Although our study demonstrated a high level of positive emotions towards school, children may inadvertently miss school after having been away for some time, but these positive attitudes or enthusiasm may increase the opportunity to socialize with friends than the opportunity to learn. Another consequence of this pandemic and situation is impact on physical health of students through weight gain, especially those who live in urban areas since screen time and sedentary activities tends to rise while practicing social distancing. This survey was conducted during the early phases of the pandemic in Iran in which the educational system was not yet converted from the traditional style to online home-based education. Moreover, home-based learning during the pandemic shows how inequality affects children outside school, where some face poverty, jobless parents, and domestic violence. In some developed countries, schools also rallied together to remain open so that children who depended on the subsidized school meal program could continue to go to school and not go hungry at home, while others who lacked a conducive environment for learning at home could also go back to their schools to study.
Limitations and strengths
Although the AEQ questionnaire is a valuable tool for evaluating the students' attitude (validity 0.77–0.93), our questionnaire was a modified and shortened version which was also translated into Persian for better understanding of our participants (Cronbach's alpha: positive attitude: 0.87, negative attitude: 0.85).

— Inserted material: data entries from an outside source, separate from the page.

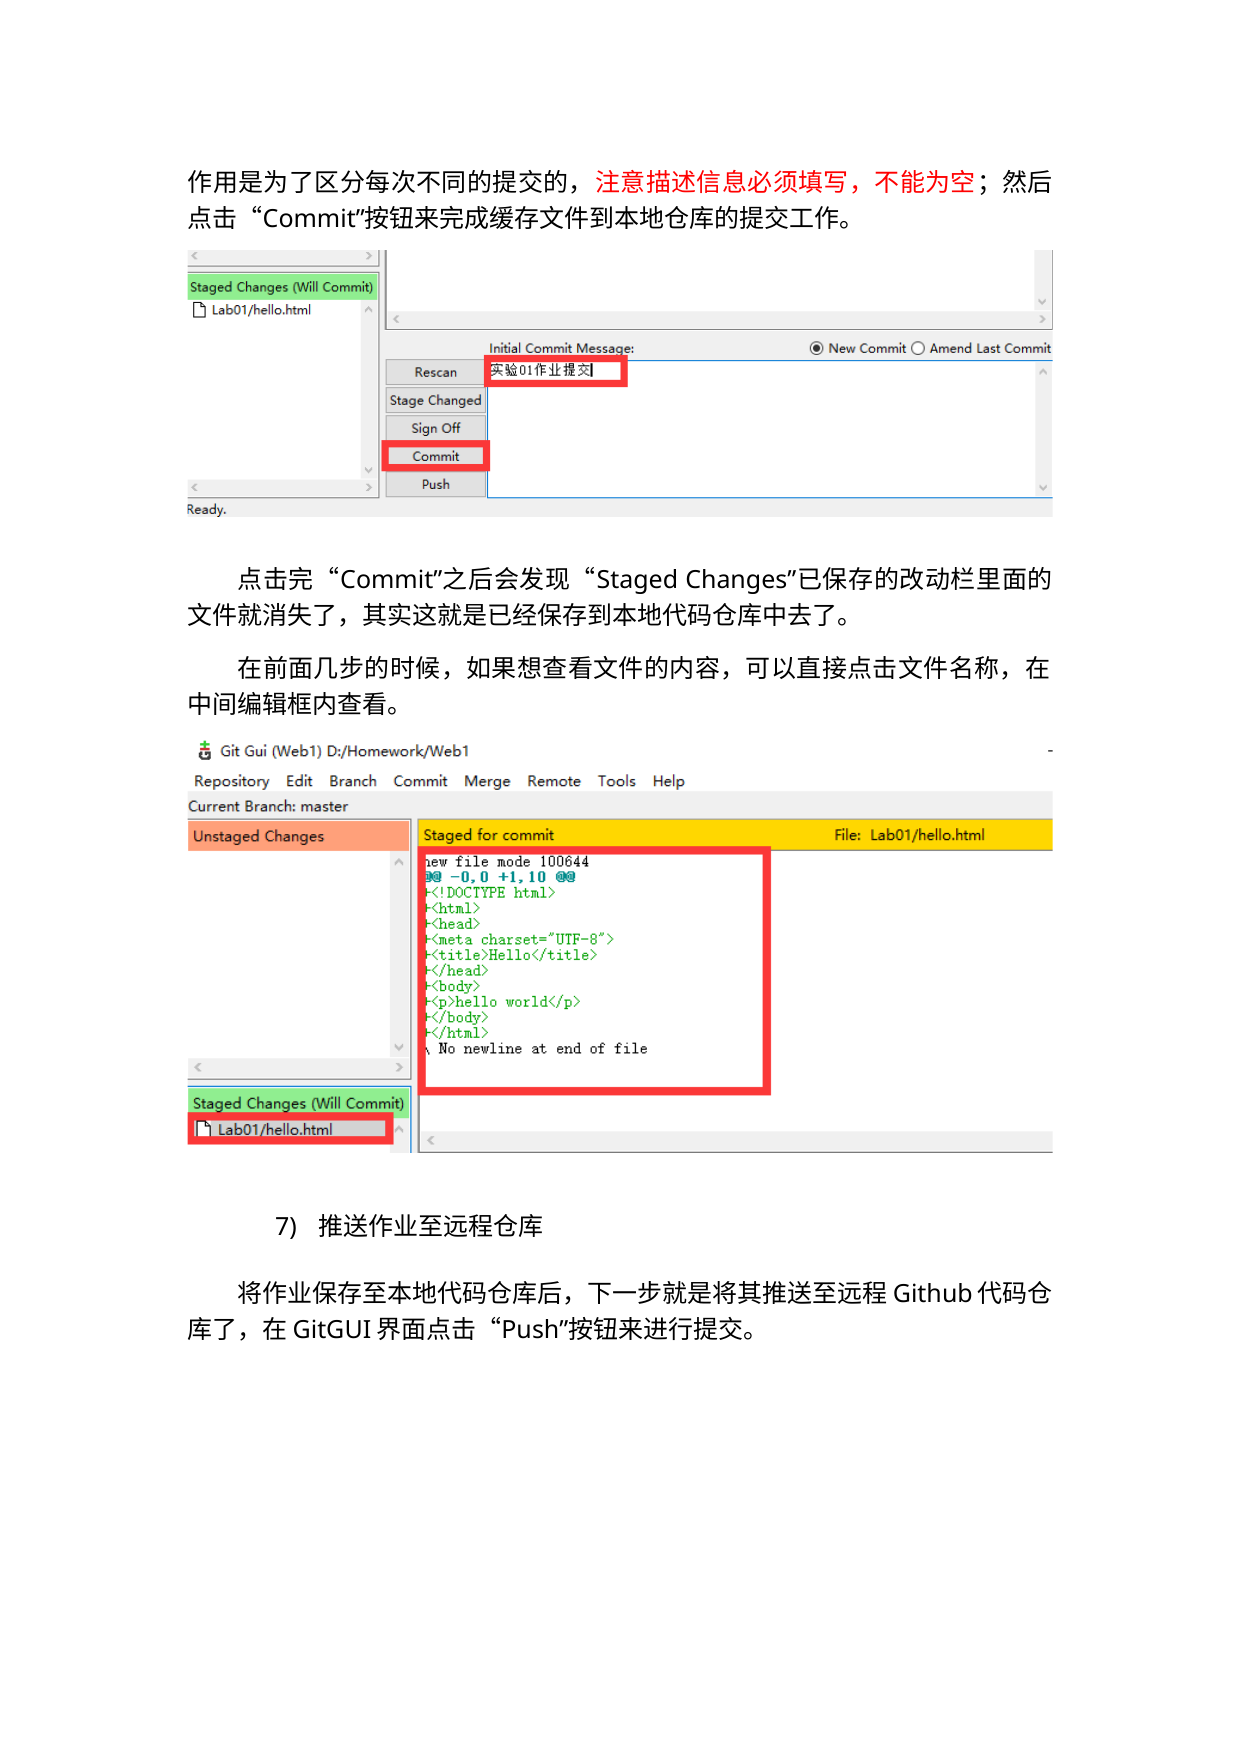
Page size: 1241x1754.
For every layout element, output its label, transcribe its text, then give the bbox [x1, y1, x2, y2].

picture [187, 737, 1053, 1153]
text 在前面几步的时候，如果想查看文件的内容，可以直接点击文件名称，在中间编辑框内查看。 [187, 648, 1053, 721]
text 将作业保存至本地代码仓库后，下一步就是将其推送至远程Github代码仓库了，在GitGUI界面点击“Push”按钮来进行提交。 [187, 1273, 1053, 1346]
picture [187, 250, 1053, 517]
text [187, 162, 1053, 234]
text 点击完“Commit”之后会发现“Staged Changes”已保存的改动栏里面的文件就消失了，其实这就是已经保存到本地代码仓库中去了。 [187, 559, 1053, 632]
list 推送作业至远程仓库 [275, 1192, 1053, 1257]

It is worth mentioning that the substantial number of participants during the initial days of this public health crisis is amongst the strengths of our study although female students were over-represented. The generalizability of our findings may be limited due to a sample including mainly female students. It should also be stated that the large sample size in our survey contributes to its statistical significance; yet, it may not be the situation in practice. Future studies are suggested to be conducted to reproduce this research utilizing various overall public samples to empower the findings, and test the presence of questionnaire bias in sex invariant assembly of the modified AEQ. Also, future investigations ought to research the concurrent validity of the modified AEQ through its connection with the full-version AEQ, to test whether it could be utilized as a good assessment tool. Finally, research on the invariance of the modified AEQ questionnaire among various nations would be intriguing. In addition to the limited sample representativeness, another limitation of our study can be the web-based approach that was used for this survey. Because COVID-19 can be spread through close contacts or droplets, this approach was selected to reduce the chances of transmission; however, some bias, such as lack of internet access, remains.